Ce faisant, le préfet de Gironde sera autorisé à prolonger la rétention administrative de Monsieur [J] [G] pour une durée de 30 jours supplémentaires.
PAR CES MOTIFS
Statuant publiquement en premier ressort, par décision assortie de l’exécution provisoire,
ACCORDONS l’aide juridictionnelle provisoire à M. [J] [G]
DECLARONS la requête en prolongation de la rétention administrative de LA PREFECTURE DE LA GIRONDE à l’égard de M. [J] [G] recevable ;
DECLARONS la procédure diligentée à l’encontre de M. [J] [G] régulière ;
ORDONNONS LA PROLONGATION DE LA RETENTION de M. [J] [G] au centre de rétention de Bordeaux pour une durée de trente jours supplémentaires
Fait à BORDEAUX le 29 Novembre 2025 à 14h10
LE GREFFIER LE JUGE
NOTIFICATION DE L’ORDONNANCE
AUX PARTIES
Pour information de la personne retenue :
— La présente ordonnance est susceptible d’appel devant le premier président de la cour d’appel de Bordeaux dans les 24 heures de sa notification Le délai d’appel qui expirerait normalement un samedi, un dimanche ou un jour férié ou chômé, est prorogé jusqu’au premier jour ouvrable suivant.

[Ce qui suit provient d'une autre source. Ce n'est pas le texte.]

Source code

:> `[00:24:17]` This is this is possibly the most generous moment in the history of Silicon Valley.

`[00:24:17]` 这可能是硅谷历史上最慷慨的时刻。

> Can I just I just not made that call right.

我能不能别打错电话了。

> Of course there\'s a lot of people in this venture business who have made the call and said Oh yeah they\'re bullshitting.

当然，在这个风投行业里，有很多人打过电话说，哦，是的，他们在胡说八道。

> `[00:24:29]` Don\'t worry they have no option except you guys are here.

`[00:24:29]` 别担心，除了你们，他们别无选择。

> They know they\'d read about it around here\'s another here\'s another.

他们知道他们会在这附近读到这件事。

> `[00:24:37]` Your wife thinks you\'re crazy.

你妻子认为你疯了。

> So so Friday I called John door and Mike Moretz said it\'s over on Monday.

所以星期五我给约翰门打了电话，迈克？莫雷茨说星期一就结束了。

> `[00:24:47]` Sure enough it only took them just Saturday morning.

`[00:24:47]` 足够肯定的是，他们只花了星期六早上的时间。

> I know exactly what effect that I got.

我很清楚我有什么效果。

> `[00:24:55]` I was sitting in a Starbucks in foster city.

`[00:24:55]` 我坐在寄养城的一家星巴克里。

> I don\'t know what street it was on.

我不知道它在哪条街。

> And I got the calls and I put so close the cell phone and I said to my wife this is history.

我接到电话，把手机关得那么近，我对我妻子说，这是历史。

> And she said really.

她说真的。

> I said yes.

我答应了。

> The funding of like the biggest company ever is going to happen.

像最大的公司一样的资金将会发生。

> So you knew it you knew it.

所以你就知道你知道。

Le premier président est saisi par une déclaration écrite motivée, transmise au greffe de la cour d’appel de Bordeaux, par courriel : etrangers.ca-bordeaux@justice.fr
Cet appel n’est pas suspensif.
Si la décision met fin à la rétention administrative, l’intéressé est maintenu jusqu’à l’audience qui se tiendra à la cour d’appel à disposition de la justice dans des conditions fixées par le Procureur de la République.Pendant ce délai, l’étranger à le droit contacter son avocat et un tiers, rencontrer un médecin et s’alimenter.
— Pendant toute la durée de sa rétention au centre de rétention administrative, le retenu peut demander l’assistance d’un interprète, d’un avocat ainsi que d’un médecin, et communiquer avec son consulat ou toute personne de son choix.

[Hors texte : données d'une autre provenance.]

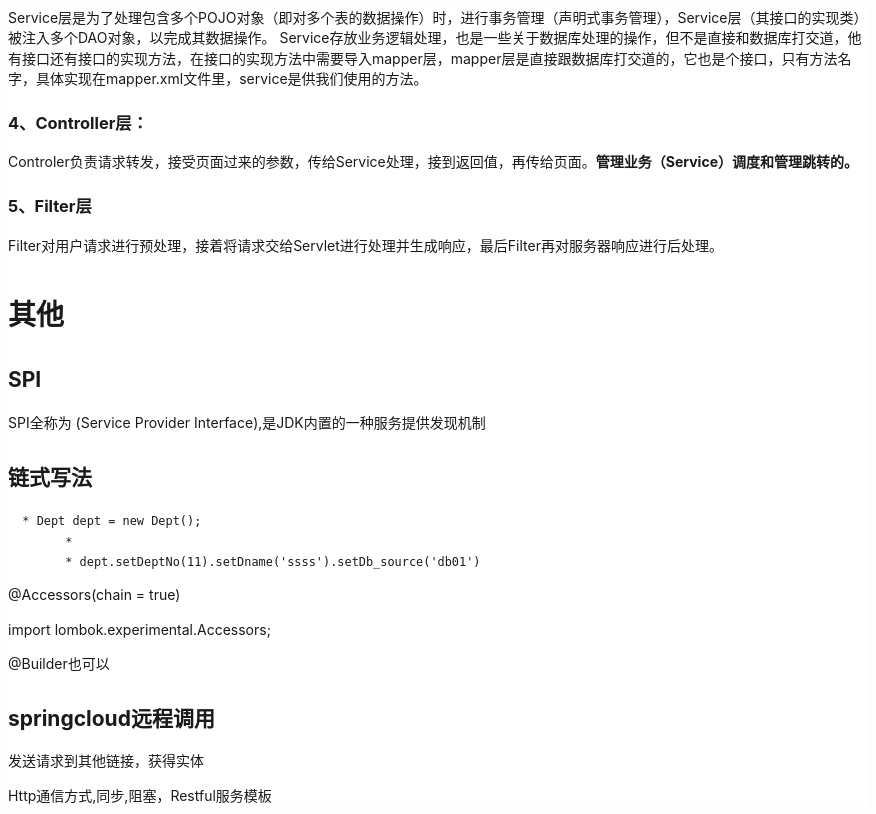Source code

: 

Service层是为了处理包含多个POJO对象（即对多个表的数据操作）时，进行事务管理（声明式事务管理），Service层（其接口的实现类）被注入多个DAO对象，以完成其数据操作。
Service存放业务逻辑处理，也是一些关于数据库处理的操作，但不是直接和数据库打交道，他有接口还有接口的实现方法，在接口的实现方法中需要导入mapper层，mapper层是直接跟数据库打交道的，它也是个接口，只有方法名字，具体实现在mapper.xml文件里，service是供我们使用的方法。

### 4、Controller层：

Controler负责请求转发，接受页面过来的参数，传给Service处理，接到返回值，再传给页面。**管理业务（Service）调度和管理跳转的。**



### 5、Filter层

Filter对用户请求进行预处理，接着将请求交给Servlet进行处理并生成响应，最后Filter再对服务器响应进行后处理。

# 其他

## SPI

SPI全称为 (Service Provider Interface),是JDK内置的一种服务提供发现机制

## 链式写法

      * Dept dept = new Dept();
            *
            * dept.setDeptNo(11).setDname('ssss').setDb_source('db01')

@Accessors(chain = true)

import lombok.experimental.Accessors;

@Builder也可以

## springcloud远程调用

发送请求到其他链接，获得实体

Http通信方式,同步,阻塞，Restful服务模板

— Le retenu bénéficie également du droit de contacter toute organisation et instance nationale, internationale ou non gouvernementale compétente pour visiter les lieux de rétention, notamment :
• le Contrôleur général des lieux de privation de liberté (16/18, quai de la Loire – BP 10301 – 75921 Paris Cedex 19 ; www.cglpl.fr ; tél. : 01.53.38.47.80 ; fax : 01.42.38.85.32) ;
• le Défenseur des droits (7, rue Saint-Florentin – 75409 Paris Cedex 08 ; tél. : 09.69.39.00.00) ;
• France Terre d’Asile (24, rue Marc-Seguin – 75018 Paris ; tél. : 01.53.04.20.29) ;
• Forum Réfugiés Cosi (28, rue de la Baïsse – BP 75054 – 69612 Villeurbanne Cedex ; tél. : 04.27.82.60.51) ;
• Médecins sans frontières – MSF (8, rue Saint-Sabin – 75011 Paris ; tél. : 01.40.21.29.29).

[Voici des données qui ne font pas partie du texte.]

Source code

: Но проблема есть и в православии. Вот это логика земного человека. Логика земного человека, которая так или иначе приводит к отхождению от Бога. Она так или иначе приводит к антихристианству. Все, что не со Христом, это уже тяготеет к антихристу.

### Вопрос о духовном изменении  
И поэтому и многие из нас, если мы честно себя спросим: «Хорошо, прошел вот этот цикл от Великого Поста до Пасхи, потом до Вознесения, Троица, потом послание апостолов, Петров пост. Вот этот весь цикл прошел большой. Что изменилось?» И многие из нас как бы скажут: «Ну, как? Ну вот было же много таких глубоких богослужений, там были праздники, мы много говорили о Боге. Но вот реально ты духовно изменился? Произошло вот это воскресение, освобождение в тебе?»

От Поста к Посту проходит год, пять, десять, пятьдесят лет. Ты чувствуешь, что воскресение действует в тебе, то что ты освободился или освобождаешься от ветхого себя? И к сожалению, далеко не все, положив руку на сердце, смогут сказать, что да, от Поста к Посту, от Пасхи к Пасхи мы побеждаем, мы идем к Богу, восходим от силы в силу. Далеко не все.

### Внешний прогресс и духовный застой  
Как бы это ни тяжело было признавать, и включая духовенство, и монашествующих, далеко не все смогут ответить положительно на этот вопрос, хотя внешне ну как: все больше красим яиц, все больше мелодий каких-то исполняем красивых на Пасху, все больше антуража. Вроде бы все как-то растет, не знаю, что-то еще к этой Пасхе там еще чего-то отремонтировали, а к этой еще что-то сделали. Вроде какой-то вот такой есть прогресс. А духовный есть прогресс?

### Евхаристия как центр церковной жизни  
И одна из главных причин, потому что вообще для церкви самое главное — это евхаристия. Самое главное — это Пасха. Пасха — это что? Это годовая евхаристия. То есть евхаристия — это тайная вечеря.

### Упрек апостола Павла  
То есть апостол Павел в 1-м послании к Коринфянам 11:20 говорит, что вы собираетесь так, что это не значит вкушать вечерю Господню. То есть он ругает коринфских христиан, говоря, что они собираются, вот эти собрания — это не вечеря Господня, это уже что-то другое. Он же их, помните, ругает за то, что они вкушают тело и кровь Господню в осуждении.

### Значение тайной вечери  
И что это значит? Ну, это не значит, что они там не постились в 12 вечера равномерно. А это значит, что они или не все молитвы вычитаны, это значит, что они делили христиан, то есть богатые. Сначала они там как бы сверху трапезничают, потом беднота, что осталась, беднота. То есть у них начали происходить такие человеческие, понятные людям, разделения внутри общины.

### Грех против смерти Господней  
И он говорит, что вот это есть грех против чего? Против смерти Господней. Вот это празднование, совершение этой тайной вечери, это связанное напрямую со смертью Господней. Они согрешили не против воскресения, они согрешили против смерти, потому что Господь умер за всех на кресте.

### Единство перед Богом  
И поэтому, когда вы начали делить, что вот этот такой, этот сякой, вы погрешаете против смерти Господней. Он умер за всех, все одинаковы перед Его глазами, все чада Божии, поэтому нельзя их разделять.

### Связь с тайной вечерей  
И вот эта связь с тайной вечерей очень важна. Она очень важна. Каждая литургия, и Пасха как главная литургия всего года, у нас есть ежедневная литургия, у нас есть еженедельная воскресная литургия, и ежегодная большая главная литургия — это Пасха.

— La CIMADE, association indépendante de l’administration présente au centre de rétention (Tél. CIMADE
tel : 05 57 85 74 87 fax : 05 56 45 53 09 ), est à la disposition des retenus, sans formalité, pour les aider dans l’exercice effectif de leurs droits, aux heures d’accueil précisées par le règlement intérieur.
— Chaque retenu est en droit de demander, à tout moment, qu’il soit mis fin à sa rétention par simple requête, motivée et signée, adressée au juge par tout moyen, accompagnée de toutes les pièces justificatives.
NOTIFIONS sur le champ la présente ordonnance au centre de rétention administrative pour remise à M. [J] [G] qui en accusera réception, en émergeant ci-après, qui atteste en avoir reçu copie. L’avisons de la possibilité de faire appel selon les conditions énoncées ci-dessus
Le greffier
Reçu notification le À H Minutes
Signature de l’intéréssé(e) :
NOTIFIONS sur le champ la présente ordonnance au Procureur de la République le 29 Novembre 2025.
NOTIFIONS sur le champ la présente ordonnance à LA PREFECTURE DE LA GIRONDE le 29 Novembre 2025.
NOTIFIONS sur le champ la présente ordonnance à Me Vincent POUDAMPA le 29 Novembre 2025.